Thursday, April 1, 2010

A lesson learnt - in Melbourne and Deloraine

Today’s post’s unrelated to April Fools’ Day. It’s a story in five parts:

1. Last 15 March, when darling Emily and I were walking to hear Sweetheart Vivienne’s Wheeler Centre reading, as we crossed Swanston Street a young woman cyclist crashed to the asphalt. Instantaneously, reflexly, darling Emily rushed to the shocked and grazed woman with her bike on the ground tangled – to help, reassure, sooth, sympathise. She assisted for 3-4 minutes. Meantime I, the big-time doctor, hung back 10 metres away, uninvolved, watching.
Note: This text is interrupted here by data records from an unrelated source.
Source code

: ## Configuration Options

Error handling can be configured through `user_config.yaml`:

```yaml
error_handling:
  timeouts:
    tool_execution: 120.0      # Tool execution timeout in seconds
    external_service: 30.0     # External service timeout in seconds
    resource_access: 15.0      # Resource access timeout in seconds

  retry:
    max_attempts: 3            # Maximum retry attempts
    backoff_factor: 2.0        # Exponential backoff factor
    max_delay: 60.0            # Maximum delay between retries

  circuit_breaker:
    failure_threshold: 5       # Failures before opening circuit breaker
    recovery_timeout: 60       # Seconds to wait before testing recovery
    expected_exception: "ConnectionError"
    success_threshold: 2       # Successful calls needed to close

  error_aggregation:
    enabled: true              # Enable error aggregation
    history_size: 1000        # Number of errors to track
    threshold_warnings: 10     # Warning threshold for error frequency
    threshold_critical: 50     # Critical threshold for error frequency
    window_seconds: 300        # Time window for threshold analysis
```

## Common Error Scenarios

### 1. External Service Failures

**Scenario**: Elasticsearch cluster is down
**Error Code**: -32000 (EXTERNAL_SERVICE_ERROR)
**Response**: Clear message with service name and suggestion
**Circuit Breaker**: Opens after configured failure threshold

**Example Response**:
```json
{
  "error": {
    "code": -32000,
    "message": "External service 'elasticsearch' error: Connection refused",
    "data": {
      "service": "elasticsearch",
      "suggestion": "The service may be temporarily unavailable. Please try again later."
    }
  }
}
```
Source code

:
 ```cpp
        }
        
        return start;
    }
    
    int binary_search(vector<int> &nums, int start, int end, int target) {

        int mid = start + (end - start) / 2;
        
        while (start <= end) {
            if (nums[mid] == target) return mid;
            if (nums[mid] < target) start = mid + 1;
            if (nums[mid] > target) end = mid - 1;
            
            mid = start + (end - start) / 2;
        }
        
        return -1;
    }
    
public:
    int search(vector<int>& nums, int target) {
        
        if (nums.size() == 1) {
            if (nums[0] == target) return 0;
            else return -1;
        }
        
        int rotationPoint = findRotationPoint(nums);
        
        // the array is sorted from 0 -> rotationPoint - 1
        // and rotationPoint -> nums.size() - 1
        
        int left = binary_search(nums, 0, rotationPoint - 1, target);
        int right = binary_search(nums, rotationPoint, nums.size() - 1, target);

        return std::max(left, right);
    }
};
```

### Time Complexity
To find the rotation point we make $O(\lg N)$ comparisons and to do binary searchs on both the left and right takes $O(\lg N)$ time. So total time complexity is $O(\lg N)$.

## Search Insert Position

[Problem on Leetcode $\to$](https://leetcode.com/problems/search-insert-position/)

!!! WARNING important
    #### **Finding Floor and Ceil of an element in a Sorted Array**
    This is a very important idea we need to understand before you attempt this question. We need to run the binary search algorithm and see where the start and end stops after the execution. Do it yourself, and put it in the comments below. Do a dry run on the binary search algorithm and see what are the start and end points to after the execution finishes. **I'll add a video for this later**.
2. Yesterday morning as I worked in the clinic, Sweetheart Vivienne visited the nearby greengrocery. Browsing, she watched some tourists buying produce. They told the salesgirl they were visiting from Queensland. They were excited, hyper. The salesgirl returned them…nothing. No acknowledgement, no interaction, no affirmation, no empathy. Nothing. Just a cold, impersonal, buy-sell transaction.

3. After my work, as Sweetheart Vivienne and I walked up the hill to our vehicle, she told me of this experience an hour or less beforehand. I listened carefully. It resonated with me. It saddened me. I asked myself: ‘Why can’t people act warmly even when there’s no tangible return if they do?’

4. Near the British Hotel (pictured) we saw a knot of people huddled around an elderly (i.e. older than I) woman on the ground. She’d tripped, fallen and scraped her nose on the pavement. We rushed up to them. I ruled out significant injury. They were tourists. We helped, reassured, soothed, sympathised. We were self-evidently locals. I didn’t divulge I was a doctor. After helping the woman stand, we directed the group to the pharmacy. Job done. Well done.

5. Thank you darling Emily and Sweetheart Vivienne. I’m a better person for knowing you and seeing what wonderful human beings you are.